▶ _Travail demandé_: Dans l'entretien reproduit ci-dessous, remplacez « spécialiste » par « connaisseur » dans le passage allant de « Entretien avec Jacques » jusqu'à « l'Académie française 1997). » inclus, puis recopiez ce passage ainsi modifié.

##### Extrait de page

"Le genre de la fiction historique impose beaucoup de simplifications".

Entretien avec Jacques Nobécourt, historien, spécialiste des rapports entre le Vatican et l'Allemagne nazie

 

Rédacteur au service étranger du Monde de 1961 à 1983, correspondant en Italie de 1965 à 1974, Jacques Nobécourt a suivi la polémique autour du Vicaire de Rolf Hochhuth, dont il a tiré un ouvrage Le Vicaire et l'histoire. Il a écrit plusieurs ouvrages d'histoire contemporaine, dont Le Dernier Coup de dés de Hitler (Prix Historia 1963) et Le Colonel de La Roque, ou Les Pièges du nationalisme chrétien(prix d'histoire de l'Académie française 1997).

Comment expliquez-vous le retentissement du Vicaire, de Rolf Hochhuth, qui inspire le film de Costa-Gavras ?

##########
##### Informations présentées

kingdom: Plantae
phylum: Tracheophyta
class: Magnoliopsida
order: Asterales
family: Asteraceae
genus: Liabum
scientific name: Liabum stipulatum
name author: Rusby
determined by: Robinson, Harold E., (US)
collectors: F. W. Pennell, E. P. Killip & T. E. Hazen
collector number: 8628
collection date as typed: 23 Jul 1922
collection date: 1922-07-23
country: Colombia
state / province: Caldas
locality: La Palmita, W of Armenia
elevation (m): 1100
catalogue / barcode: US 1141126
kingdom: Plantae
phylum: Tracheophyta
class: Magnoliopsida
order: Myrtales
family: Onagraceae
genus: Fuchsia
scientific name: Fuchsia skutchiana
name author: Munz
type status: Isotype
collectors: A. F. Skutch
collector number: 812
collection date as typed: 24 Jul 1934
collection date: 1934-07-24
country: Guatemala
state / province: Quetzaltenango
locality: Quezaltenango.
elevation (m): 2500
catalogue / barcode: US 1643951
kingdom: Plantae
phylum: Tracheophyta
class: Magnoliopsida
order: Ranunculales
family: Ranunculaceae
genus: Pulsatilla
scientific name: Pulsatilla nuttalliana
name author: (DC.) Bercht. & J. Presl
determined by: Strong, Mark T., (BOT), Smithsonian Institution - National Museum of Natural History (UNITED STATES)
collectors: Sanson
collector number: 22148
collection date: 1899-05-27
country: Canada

##########

▶ _Réponse rédigée_:
Entretien avec Jacques Nobécourt, historien, connaisseur des rapports entre le Vatican et l'Allemagne nazie

 

Rédacteur au service étranger du Monde de 1961 à 1983, correspondant en Italie de 1965 à 1974, Jacques Nobécourt a suivi la polémique autour du Vicaire de Rolf Hochhuth, dont il a tiré un ouvrage Le Vicaire et l'histoire. Il a écrit plusieurs ouvrages d'histoire contemporaine, dont Le Dernier Coup de dés de Hitler (Prix Historia 1963) et Le Colonel de La Roque, ou Les Pièges du nationalisme chrétien(prix d'histoire de l'Académie française 1997).